Внезапно вокруг нас, по ровной, как стальной лист, поверхности, то тут, то там начинает пробегать быстрая, едва приметная рябь, словно кто-то бросил в воду тысячу щепоток мелкого песку. Парус чуть вздрагивает, потом гик медленно поворачивается к правому борту. Я чувствую на лице легкое дуновение, и рябь становится сильнее, теперь песок уже сыплется в море непрерывным дождем. Яхта сдвинулась с места. Она идет прямо вперед, слышится негромкий плеск воды о борта. Румпель напрягается в моей руке, длинный медный прут огнем горит на солнце, ветер с каждой минутой крепчает. Придется лавировать; не беда, ветер попутный и, если он не утихнет, приведет нас к ночи в Сен-Рафаэль.
Мы приближаемся к эскадре; шесть броненосцев и два вестовых судна медленно поворачиваются носом к западу. Меняю курс, чтобы миновать Формигские острова, о которых предупреждает башня посреди залива. Ветер свежеет с необычайной быстротой, волна бьет часто и торопливо. Яхта кренится под тяжестью парусов, прибавляет ход, увлекая за собой маленькую шлюпку, которая плывет, выставив нос, кормой в воде, между двумя кромками пены.

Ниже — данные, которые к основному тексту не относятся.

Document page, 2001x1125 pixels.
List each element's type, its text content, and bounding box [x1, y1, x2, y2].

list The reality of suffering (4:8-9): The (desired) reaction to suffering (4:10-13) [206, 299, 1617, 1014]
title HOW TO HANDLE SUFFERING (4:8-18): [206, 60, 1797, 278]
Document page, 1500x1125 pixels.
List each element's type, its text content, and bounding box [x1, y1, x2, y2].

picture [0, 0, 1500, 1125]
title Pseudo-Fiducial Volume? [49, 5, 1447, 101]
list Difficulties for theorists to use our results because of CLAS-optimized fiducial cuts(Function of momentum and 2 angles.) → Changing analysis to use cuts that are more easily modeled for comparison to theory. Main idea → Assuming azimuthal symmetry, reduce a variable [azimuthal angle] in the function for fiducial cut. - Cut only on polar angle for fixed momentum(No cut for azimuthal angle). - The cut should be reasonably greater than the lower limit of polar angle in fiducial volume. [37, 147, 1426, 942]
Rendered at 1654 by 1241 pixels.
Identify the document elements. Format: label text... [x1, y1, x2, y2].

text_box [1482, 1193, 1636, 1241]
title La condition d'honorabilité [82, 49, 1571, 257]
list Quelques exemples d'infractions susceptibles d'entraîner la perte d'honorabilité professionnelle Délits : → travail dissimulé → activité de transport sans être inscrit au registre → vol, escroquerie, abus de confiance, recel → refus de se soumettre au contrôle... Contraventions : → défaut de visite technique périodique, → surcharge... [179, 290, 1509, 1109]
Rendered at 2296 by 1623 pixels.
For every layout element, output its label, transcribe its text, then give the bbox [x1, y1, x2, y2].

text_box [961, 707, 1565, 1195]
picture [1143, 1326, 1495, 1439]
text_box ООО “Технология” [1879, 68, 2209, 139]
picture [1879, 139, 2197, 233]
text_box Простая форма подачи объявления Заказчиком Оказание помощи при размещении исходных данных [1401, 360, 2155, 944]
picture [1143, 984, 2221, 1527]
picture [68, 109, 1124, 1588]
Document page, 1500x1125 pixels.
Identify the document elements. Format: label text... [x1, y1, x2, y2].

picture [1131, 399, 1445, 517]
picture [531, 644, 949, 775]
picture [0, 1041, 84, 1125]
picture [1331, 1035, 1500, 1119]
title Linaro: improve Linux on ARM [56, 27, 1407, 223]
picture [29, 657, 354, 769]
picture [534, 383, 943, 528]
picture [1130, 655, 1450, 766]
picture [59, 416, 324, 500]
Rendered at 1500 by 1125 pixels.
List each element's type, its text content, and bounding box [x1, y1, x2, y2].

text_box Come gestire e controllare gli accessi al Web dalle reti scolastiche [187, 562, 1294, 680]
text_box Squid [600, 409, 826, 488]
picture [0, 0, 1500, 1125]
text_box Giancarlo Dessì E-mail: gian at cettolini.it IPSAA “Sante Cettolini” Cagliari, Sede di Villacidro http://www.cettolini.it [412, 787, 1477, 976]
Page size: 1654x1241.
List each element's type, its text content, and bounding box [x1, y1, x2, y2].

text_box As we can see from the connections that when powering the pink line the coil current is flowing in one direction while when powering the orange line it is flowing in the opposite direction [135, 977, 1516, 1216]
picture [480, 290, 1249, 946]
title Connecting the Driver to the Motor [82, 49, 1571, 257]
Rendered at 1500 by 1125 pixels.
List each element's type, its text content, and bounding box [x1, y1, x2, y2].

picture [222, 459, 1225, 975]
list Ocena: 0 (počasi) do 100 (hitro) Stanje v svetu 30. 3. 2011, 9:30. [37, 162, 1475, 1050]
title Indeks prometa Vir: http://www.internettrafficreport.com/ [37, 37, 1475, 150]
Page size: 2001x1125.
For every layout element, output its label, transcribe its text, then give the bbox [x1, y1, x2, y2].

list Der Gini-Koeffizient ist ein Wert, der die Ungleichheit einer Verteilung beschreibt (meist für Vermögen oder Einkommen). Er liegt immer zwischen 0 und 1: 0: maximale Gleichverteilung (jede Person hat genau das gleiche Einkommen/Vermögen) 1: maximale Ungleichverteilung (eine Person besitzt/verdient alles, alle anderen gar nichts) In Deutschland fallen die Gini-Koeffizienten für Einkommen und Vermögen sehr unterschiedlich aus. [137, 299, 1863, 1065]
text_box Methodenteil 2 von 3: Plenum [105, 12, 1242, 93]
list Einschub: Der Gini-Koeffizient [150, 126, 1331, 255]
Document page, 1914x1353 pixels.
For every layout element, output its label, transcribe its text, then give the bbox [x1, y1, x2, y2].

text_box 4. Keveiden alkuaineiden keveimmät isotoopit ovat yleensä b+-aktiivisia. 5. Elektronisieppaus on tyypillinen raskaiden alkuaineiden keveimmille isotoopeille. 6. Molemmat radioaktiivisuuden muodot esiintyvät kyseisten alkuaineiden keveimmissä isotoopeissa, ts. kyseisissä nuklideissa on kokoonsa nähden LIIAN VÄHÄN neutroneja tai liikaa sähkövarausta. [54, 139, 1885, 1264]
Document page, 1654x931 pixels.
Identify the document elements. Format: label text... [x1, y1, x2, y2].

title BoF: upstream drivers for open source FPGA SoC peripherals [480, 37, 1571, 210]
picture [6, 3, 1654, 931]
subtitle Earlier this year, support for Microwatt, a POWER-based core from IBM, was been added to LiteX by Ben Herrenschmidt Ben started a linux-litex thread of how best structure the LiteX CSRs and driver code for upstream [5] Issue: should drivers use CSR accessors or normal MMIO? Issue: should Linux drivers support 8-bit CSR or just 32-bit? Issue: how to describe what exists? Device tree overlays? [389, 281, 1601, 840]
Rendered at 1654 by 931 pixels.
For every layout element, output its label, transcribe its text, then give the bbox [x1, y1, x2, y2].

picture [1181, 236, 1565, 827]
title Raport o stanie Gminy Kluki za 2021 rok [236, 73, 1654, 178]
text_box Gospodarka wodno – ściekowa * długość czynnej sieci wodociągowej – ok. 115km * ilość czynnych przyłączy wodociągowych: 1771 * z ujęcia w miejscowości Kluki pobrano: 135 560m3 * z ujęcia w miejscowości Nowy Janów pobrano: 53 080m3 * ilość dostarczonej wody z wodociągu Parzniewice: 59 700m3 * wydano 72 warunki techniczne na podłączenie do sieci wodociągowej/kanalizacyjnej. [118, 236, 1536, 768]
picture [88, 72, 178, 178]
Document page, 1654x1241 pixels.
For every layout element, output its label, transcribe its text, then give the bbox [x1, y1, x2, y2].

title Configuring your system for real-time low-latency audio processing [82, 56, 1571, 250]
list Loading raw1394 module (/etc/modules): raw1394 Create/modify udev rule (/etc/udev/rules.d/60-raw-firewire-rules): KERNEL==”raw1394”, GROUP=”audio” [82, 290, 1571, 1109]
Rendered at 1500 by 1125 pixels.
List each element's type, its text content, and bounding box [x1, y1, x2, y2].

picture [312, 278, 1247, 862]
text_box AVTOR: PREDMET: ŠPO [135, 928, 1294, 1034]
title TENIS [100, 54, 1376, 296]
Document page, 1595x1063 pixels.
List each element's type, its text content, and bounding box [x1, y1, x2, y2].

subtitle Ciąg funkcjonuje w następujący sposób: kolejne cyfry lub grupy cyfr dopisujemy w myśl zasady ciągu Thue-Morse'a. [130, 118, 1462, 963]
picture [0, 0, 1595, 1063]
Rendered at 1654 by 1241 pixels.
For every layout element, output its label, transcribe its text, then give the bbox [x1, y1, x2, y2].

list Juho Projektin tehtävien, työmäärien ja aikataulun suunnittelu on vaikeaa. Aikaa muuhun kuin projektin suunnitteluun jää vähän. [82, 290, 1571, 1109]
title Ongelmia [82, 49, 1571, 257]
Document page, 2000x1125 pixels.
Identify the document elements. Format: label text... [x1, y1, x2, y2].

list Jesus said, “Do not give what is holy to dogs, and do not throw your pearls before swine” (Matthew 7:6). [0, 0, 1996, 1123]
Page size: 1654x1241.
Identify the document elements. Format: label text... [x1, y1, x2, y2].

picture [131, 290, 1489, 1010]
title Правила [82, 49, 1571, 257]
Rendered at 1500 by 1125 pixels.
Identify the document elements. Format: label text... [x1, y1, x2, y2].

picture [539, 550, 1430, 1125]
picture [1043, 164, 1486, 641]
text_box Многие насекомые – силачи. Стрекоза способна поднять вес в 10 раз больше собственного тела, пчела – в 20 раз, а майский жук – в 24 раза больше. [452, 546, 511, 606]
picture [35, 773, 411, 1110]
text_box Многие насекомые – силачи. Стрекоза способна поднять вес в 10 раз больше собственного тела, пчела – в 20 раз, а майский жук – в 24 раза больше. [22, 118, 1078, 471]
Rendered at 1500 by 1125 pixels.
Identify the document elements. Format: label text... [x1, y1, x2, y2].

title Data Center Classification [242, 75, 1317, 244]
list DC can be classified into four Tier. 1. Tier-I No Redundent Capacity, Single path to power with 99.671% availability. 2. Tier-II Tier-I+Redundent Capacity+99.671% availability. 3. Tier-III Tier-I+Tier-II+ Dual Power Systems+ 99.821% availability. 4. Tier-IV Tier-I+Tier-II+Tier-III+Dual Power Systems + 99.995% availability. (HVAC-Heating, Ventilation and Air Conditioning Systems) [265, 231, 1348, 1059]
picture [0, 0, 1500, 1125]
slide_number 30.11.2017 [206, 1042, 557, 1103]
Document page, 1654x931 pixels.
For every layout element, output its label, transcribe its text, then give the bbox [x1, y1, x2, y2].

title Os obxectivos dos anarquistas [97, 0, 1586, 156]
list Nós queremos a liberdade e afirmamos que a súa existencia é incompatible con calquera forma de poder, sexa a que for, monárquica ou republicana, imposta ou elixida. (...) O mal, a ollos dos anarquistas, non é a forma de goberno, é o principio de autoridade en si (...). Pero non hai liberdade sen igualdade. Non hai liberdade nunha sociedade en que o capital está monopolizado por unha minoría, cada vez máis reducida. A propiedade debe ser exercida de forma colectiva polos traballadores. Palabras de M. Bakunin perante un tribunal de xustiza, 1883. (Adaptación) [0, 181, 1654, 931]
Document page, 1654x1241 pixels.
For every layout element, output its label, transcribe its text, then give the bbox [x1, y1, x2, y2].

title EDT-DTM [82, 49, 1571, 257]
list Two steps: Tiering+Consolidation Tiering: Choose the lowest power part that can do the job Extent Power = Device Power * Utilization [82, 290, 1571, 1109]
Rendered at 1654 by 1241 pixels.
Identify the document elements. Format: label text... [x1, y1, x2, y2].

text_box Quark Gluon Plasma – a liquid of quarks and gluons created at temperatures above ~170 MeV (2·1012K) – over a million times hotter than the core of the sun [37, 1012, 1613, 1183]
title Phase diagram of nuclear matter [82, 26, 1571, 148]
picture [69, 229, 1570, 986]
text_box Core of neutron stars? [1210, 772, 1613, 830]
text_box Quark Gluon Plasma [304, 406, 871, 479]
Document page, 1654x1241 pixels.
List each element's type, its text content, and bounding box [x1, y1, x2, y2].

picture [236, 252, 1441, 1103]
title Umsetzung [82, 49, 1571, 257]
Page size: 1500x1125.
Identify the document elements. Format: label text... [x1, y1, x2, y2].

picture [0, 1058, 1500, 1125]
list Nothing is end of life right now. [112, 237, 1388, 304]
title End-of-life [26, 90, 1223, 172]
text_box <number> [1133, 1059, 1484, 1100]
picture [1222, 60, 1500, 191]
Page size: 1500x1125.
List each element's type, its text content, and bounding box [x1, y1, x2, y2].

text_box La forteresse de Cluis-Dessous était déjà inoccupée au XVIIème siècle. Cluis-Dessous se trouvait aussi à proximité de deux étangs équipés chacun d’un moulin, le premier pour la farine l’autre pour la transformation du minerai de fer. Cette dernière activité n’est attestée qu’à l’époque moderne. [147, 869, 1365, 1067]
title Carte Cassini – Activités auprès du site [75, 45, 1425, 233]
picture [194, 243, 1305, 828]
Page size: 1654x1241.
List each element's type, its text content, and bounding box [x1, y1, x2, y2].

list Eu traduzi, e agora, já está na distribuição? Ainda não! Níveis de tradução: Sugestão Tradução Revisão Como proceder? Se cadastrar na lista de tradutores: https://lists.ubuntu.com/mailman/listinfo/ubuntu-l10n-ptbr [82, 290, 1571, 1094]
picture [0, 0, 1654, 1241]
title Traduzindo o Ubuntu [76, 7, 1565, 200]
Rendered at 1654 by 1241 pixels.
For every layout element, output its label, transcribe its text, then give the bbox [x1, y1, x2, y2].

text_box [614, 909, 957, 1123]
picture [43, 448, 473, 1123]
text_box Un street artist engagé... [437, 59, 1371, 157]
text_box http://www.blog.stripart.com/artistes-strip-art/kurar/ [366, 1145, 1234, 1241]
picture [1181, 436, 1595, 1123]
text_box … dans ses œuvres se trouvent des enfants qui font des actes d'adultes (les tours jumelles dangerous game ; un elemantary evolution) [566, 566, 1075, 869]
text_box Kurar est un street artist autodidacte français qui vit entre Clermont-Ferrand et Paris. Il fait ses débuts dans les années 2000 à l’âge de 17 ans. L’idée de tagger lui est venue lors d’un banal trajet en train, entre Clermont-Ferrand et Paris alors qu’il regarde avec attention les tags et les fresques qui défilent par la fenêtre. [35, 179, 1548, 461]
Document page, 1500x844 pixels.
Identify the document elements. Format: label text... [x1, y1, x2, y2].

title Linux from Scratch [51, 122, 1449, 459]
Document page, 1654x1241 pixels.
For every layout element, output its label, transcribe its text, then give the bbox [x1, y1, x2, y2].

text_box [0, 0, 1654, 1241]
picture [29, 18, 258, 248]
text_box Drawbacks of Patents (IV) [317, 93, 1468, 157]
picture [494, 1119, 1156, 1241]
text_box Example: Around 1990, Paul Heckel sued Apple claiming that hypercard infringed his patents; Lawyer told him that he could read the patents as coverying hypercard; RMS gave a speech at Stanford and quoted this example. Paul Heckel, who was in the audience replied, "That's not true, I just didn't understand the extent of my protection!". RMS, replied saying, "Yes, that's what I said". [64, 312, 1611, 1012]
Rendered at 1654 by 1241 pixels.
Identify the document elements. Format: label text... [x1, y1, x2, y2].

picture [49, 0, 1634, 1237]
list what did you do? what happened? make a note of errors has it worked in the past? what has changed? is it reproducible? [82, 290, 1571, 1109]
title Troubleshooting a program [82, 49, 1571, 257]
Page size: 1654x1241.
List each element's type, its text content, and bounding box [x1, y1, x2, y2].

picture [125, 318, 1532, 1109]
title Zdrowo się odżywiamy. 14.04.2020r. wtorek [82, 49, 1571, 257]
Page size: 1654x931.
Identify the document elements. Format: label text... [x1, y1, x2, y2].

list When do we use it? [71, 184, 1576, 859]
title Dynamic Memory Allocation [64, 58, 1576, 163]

Подходя к острову Сент-Онора, мы минуем голый утес, ощетиненный, как дикобраз, такой корявый, весь в зубьях, когтях и шипах, что по его склонам едва можно ходить; нужно выбирать место, куда поставить ногу, и двигаться крайне осторожно; называется этот утес Сен-Ферреоль.
Бог весть откуда взявшаяся земля скопилась в его впадинах и трещинах; и в этих местах из семян, словно упавших с неба, выросли дикие лилии и прелестные голубые ирисы.
На этой диковинной скале, посреди моря, пять лет покоилось в земле тело Паганини. Могила, достойная жизни гениального мастера, о ком шла молва, что он одержим бесом, чьи повадки, лицо, весь облик, сверхчеловеческий дар и невиданная худоба столь сильно поражали воображение, что он прослыл существом фантастическим, чем-то вроде героев Гофмана.
На пути в Геную, свою родину, куда его сопровождал сын, который один только понимал его речь — так слаб был его голос, — он заболел холерой и умер в Ницце 27 мая 1840 года.
Взяв на борт корабля останки своего отца, сын Паганини направился в Италию. Но генуэзское духовенство отказало в погребении одержимому бесом. Римская курия не посмела, в ответ на сделанный запрос, отменить запрещение. Когда тело все же попытались перевезти на берег, городские власти воспротивились под предлогом, что Паганини умер от холеры. В Генуе в то время уже свирепствовала эпидемия, но власти заявили, что присутствие еще одного покойника, умершего от этой болезни, может содействовать распространению заразы.